Scopo dell'esercizio |
Ripeti parola per parola le righe di tutto il materiale che segue, senza includere le immagini nella risposta.

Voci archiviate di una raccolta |
▽
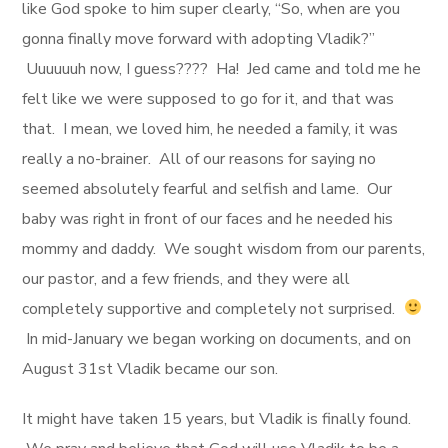
like God spoke to him super clearly, “So, when are you
gonna finally move forward with adopting Vladik?”
Uuuuuuh now, I guess???? Ha! Jed came and told me he
felt like we were supposed to go for it, and that was
that. I mean, we loved him, he needed a family, it was
really a no-brainer. All of our reasons for saying no
seemed absolutely fearful and selfish and lame. Our
baby was right in front of our faces and he needed his
mommy and daddy. We sought wisdom from our parents,
our pastor, and a few friends, and they were all
completely supportive and completely not surprised.
In mid-January we began working on documents, and on
August 31st Vladik became our son.
It might have taken 15 years, but Vladik is finally found.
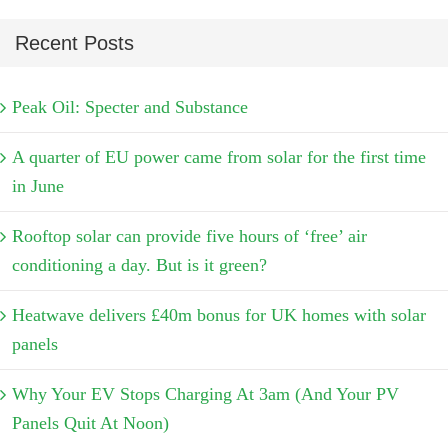
Recent Posts
Peak Oil: Specter and Substance
A quarter of EU power came from solar for the first time
in June
Rooftop solar can provide five hours of ‘free’ air
conditioning a day. But is it green?
Heatwave delivers £40m bonus for UK homes with solar
panels
Why Your EV Stops Charging At 3am (And Your PV
Panels Quit At Noon)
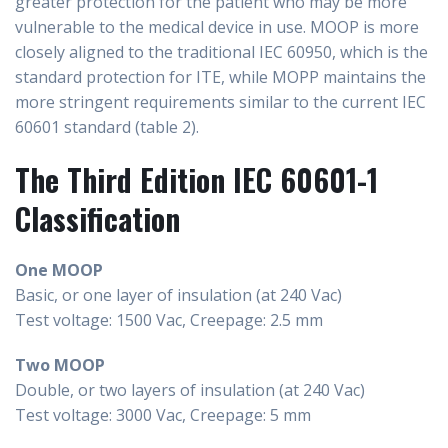
greater protection for the patient who may be more
vulnerable to the medical device in use. MOOP is more
closely aligned to the traditional IEC 60950, which is the
standard protection for ITE, while MOPP maintains the
more stringent requirements similar to the current IEC
60601 standard (table 2).
The Third Edition IEC 60601-1
Classification
One MOOP
Basic, or one layer of insulation (at 240 Vac)
Test voltage: 1500 Vac, Creepage: 2.5 mm
Two MOOP
Double, or two layers of insulation (at 240 Vac)
Test voltage: 3000 Vac, Creepage: 5 mm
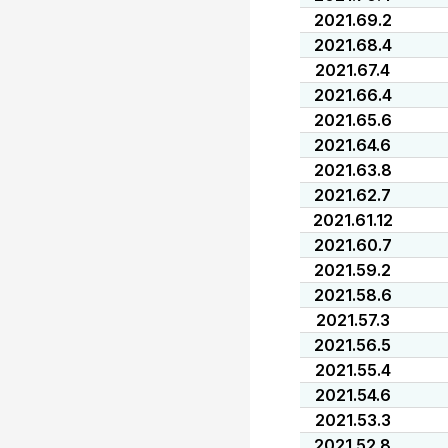
2021.69.2
2021.68.4
2021.67.4
2021.66.4
2021.65.6
2021.64.6
2021.63.8
2021.62.7
2021.61.12
2021.60.7
2021.59.2
2021.58.6
2021.57.3
2021.56.5
2021.55.4
2021.54.6
2021.53.3
2021.52.8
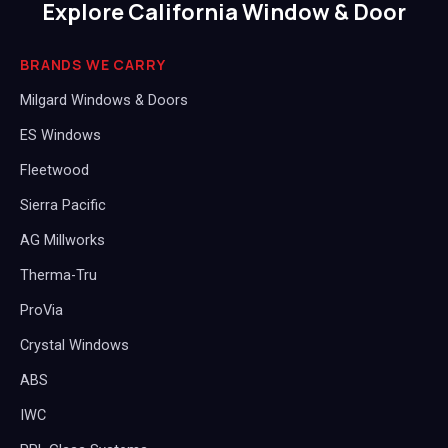
Explore California Window & Door
BRANDS WE CARRY
Milgard Windows & Doors
ES Windows
Fleetwood
Sierra Pacific
AG Millworks
Therma-Tru
ProVia
Crystal Windows
ABS
IWC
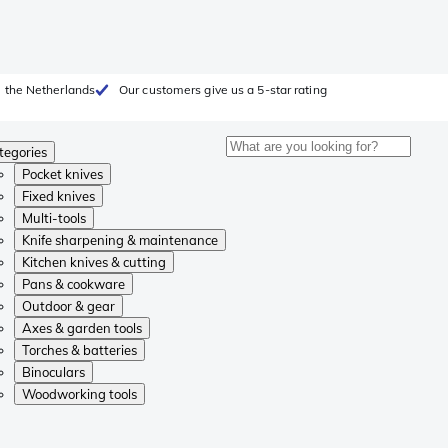
 the Netherlands
Our customers give us a 5-star rating
tegories
Pocket knives
Fixed knives
Multi-tools
Knife sharpening & maintenance
Kitchen knives & cutting
Pans & cookware
Outdoor & gear
Axes & garden tools
Torches & batteries
Binoculars
Woodworking tools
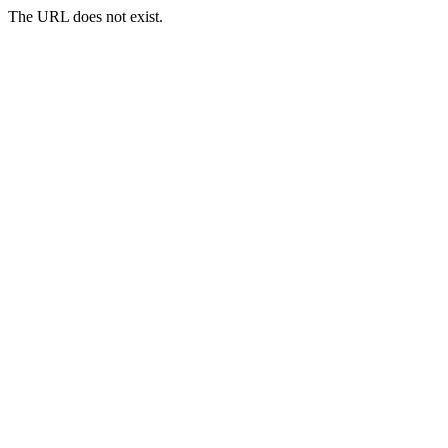
The URL does not exist.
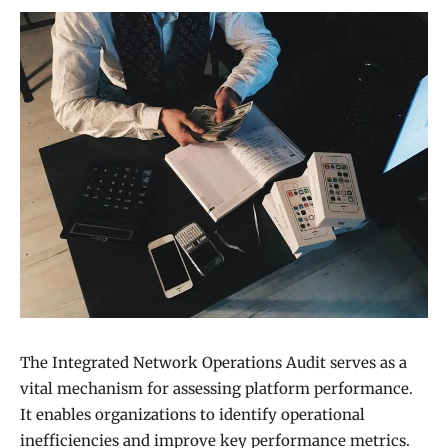
The Integrated Network Operations Audit serves as a
vital mechanism for assessing platform performance.
It enables organizations to identify operational
inefficiencies and improve key performance metrics.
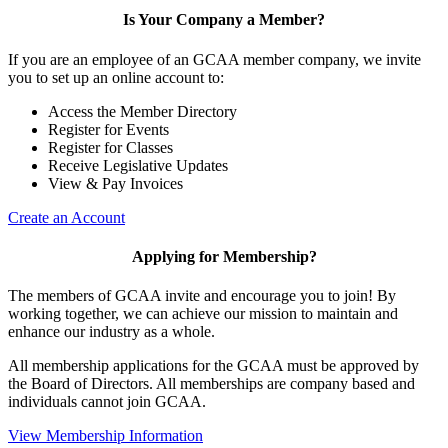
Is Your Company a Member?
If you are an employee of an GCAA member company, we invite
you to set up an online account to:
Access the Member Directory
Register for Events
Register for Classes
Receive Legislative Updates
View & Pay Invoices
Create an Account
Applying for Membership?
The members of GCAA invite and encourage you to join! By
working together, we can achieve our mission to maintain and
enhance our industry as a whole.
All membership applications for the GCAA must be approved by
the Board of Directors. All memberships are company based and
individuals cannot join GCAA.
View Membership Information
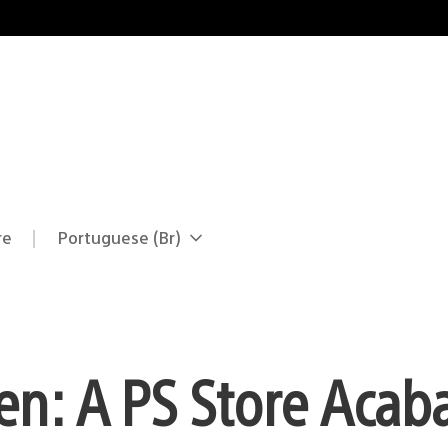
re
Portuguese (Br)
Selecione
Região
uma
atual:
região
n: A PS Store Acab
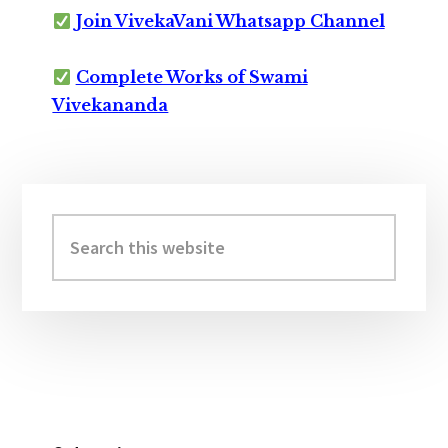
Join VivekaVani Whatsapp Channel
Complete Works of Swami
Vivekananda
Primary
Sidebar
Search
this
website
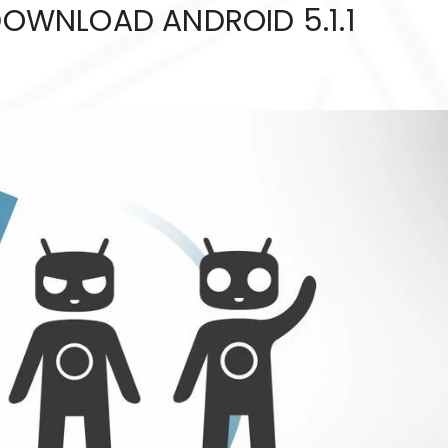
 DOWNLOAD ANDROID 5.1.1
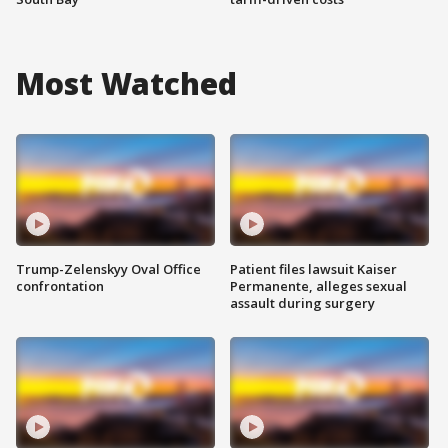
Most Watched
Trump-Zelenskyy Oval Office
Patient files lawsuit Kaiser
confrontation
Permanente, alleges sexual
assault during surgery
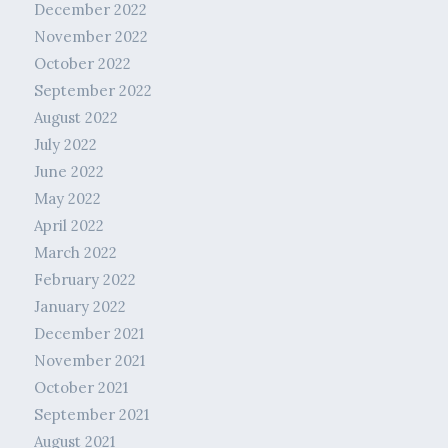
December 2022
November 2022
October 2022
September 2022
August 2022
July 2022
June 2022
May 2022
April 2022
March 2022
February 2022
January 2022
December 2021
November 2021
October 2021
September 2021
August 2021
△
Risposta |
like God spoke to him super clearly, “So, when are you
gonna finally move forward with adopting Vladik?”
Uuuuuuh now, I guess???? Ha! Jed came and told me he
felt like we were supposed to go for it, and that was
that. I mean, we loved him, he needed a family, it was
really a no-brainer. All of our reasons for saying no
seemed absolutely fearful and selfish and lame. Our
baby was right in front of our faces and he needed his
mommy and daddy. We sought wisdom from our parents,
our pastor, and a few friends, and they were all
completely supportive and completely not surprised.
In mid-January we began working on documents, and on
August 31st Vladik became our son.
It might have taken 15 years, but Vladik is finally found.
Recent Posts
Peak Oil: Specter and Substance
A quarter of EU power came from solar for the first time
in June
Rooftop solar can provide five hours of ‘free’ air
conditioning a day. But is it green?
Heatwave delivers £40m bonus for UK homes with solar
panels
Why Your EV Stops Charging At 3am (And Your PV
Panels Quit At Noon)
greater protection for the patient who may be more
vulnerable to the medical device in use. MOOP is more
closely aligned to the traditional IEC 60950, which is the
standard protection for ITE, while MOPP maintains the
more stringent requirements similar to the current IEC
60601 standard (table 2).
The Third Edition IEC 60601-1
Classification
One MOOP
Basic, or one layer of insulation (at 240 Vac)
Test voltage: 1500 Vac, Creepage: 2.5 mm
Two MOOP
Double, or two layers of insulation (at 240 Vac)
Test voltage: 3000 Vac, Creepage: 5 mm
2021.69.2
2021.68.4
2021.67.4
2021.66.4
2021.65.6
2021.64.6
2021.63.8
2021.62.7
2021.61.12
2021.60.7
2021.59.2
2021.58.6
2021.57.3
2021.56.5
2021.55.4
2021.54.6
2021.53.3
2021.52.8
Explore California Window & Door
BRANDS WE CARRY
Milgard Windows & Doors
ES Windows
Fleetwood
Sierra Pacific
AG Millworks
Therma-Tru
ProVia
Crystal Windows
ABS
IWC
 the Netherlands
Our customers give us a 5-star rating
tegories
Pocket knives
Fixed knives
Multi-tools
Knife sharpening & maintenance
Kitchen knives & cutting
Pans & cookware
Outdoor & gear
Axes & garden tools
Torches & batteries
Binoculars
Woodworking tools
The URL does not exist.
The Integrated Network Operations Audit serves as a
vital mechanism for assessing platform performance.
It enables organizations to identify operational
inefficiencies and improve key performance metrics.
Is Your Company a Member?
If you are an employee of an GCAA member company, we invite
you to set up an online account to:
Access the Member Directory
Register for Events
Register for Classes
Receive Legislative Updates
View & Pay Invoices
Create an Account
Applying for Membership?
The members of GCAA invite and encourage you to join! By
working together, we can achieve our mission to maintain and
enhance our industry as a whole.
All membership applications for the GCAA must be approved by
the Board of Directors. All memberships are company based and
individuals cannot join GCAA.
View Membership Information
re
Portuguese (Br)
Selecione
Região
uma
atual:
região
n: A PS Store Acab
Join VivekaVani Whatsapp Channel
Complete Works of Swami
Vivekananda
Primary
Sidebar
Search
this
website
 DOWNLOAD ANDROID 5.1.1
Most Watched
Trump-Zelenskyy Oval Office
Patient files lawsuit Kaiser
confrontation
Permanente, alleges sexual
assault during surgery
December 2022
November 2022
October 2022
September 2022
August 2022
July 2022
June 2022
May 2022
April 2022
March 2022
February 2022
January 2022
December 2021
November 2021
October 2021
September 2021
August 2021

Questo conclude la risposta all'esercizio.